Members then raised a number of questions and comments, which included:
· Excess weight in children (PH14 and PH15) – comment was made that despite officers’ focus on this target, it remained stubbornly red and that a wider strategic approach and investment into resourcing this area of work was vital to see improvements made.
· Children Social Care - reference was made to the suite of measures relating to children’s social care and that the issues regarding staff shortages put the improvement journey at real risk of progression. ILAC7 and ILAC7(N) were also referred to as being tricky measures but essential to the overall improvement journey. In response the officer explained that ILACS7 reduction was to provide an ambitious but more realistic target for 2023/24 by changing the target from 80% to 50% and the proposed removal of ILAC7(N) provided an opportunity for the organisation to focus on the one more meaningful target, as both were measuring the same thing but in a different way, which was causing confusion.
· Number of maintained primary schools that are good or better – it was being proposed that this measure be removed due to so many schools no longer being maintained by the Local Authority. Concern was raised about this change and it was considered that instead it should be a measure that covered all schools, including academies, reflecting the Council’s role in school improvement generally.
· Smoking at time of delivery (PH16) – it was suggested this target should be revisited to be more ambitious.
· Missing areas – comment was made that there should be measures on the following priorities which were important for Medway; Child Friendly Medway, climate change, digital enablement and health inequalities.
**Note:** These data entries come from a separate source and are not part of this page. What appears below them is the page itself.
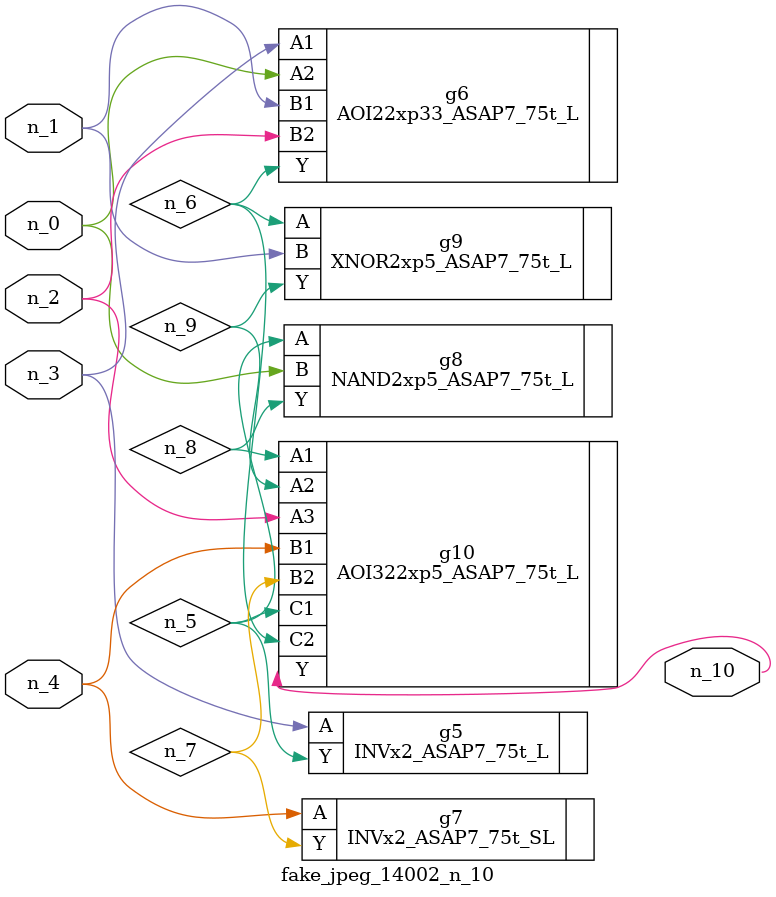
<source format=v>
module fake_jpeg_14002_n_10 (n_3, n_2, n_1, n_0, n_4, n_10);

input n_3;
input n_2;
input n_1;
input n_0;
input n_4;

output n_10;

wire n_8;
wire n_9;
wire n_6;
wire n_5;
wire n_7;

INVx2_ASAP7_75t_L g5 ( 
.A(n_3),
.Y(n_5)
);

AOI22xp33_ASAP7_75t_L g6 ( 
.A1(n_3),
.A2(n_0),
.B1(n_1),
.B2(n_2),
.Y(n_6)
);

INVx2_ASAP7_75t_SL g7 ( 
.A(n_4),
.Y(n_7)
);

NAND2xp5_ASAP7_75t_L g8 ( 
.A(n_5),
.B(n_0),
.Y(n_8)
);

AOI322xp5_ASAP7_75t_L g10 ( 
.A1(n_8),
.A2(n_9),
.A3(n_2),
.B1(n_4),
.B2(n_7),
.C1(n_5),
.C2(n_6),
.Y(n_10)
);

XNOR2xp5_ASAP7_75t_L g9 ( 
.A(n_6),
.B(n_1),
.Y(n_9)
);


endmodule
</source>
Officers confirmed that the next look at the Council Plan, for 2024/25, would be a complete rewrite rather than a refresh, which would look at areas such as these and would include a fundamental new approach to performance monitoring which would move to a greater focus on output.
· Average journey time (NI 167) – it was considered this measure needed reviewing further as lived experience was that congestion was high in Medway and did not reflect current medway, particularly given the measure was established in 2011.
· Role of Chief Organisational Culture officer in performance – in response to a question about the role of this post in relation to performance, particular for measures that are performing poorly, it was explained that dialogue across directorates and CMT was key in ensuring targets are aspirational but achievable. The next refresh for the 2024/25 plan, would provide an opportunity to transform how performance is managed across the organisation.
·
The Chief Organisational Culture Officer undertook
to feed the comments back to relevant officers and confirmed that
consultation on the refresh had been conducted with officers and
had been considered at Corporate Management Team.
Decision:
1. The Committee commented on the refreshed Council Plan measures as shown in Appendix 1.
2. The Committee noted that those Council Plan measures still awaiting a proposed target, would be further considered by the Corporate Management Team and that Full Council would be asked to delegate authority to the Chief Executive, in consultation with the Portfolio Holder for Resources, to agree the final measures.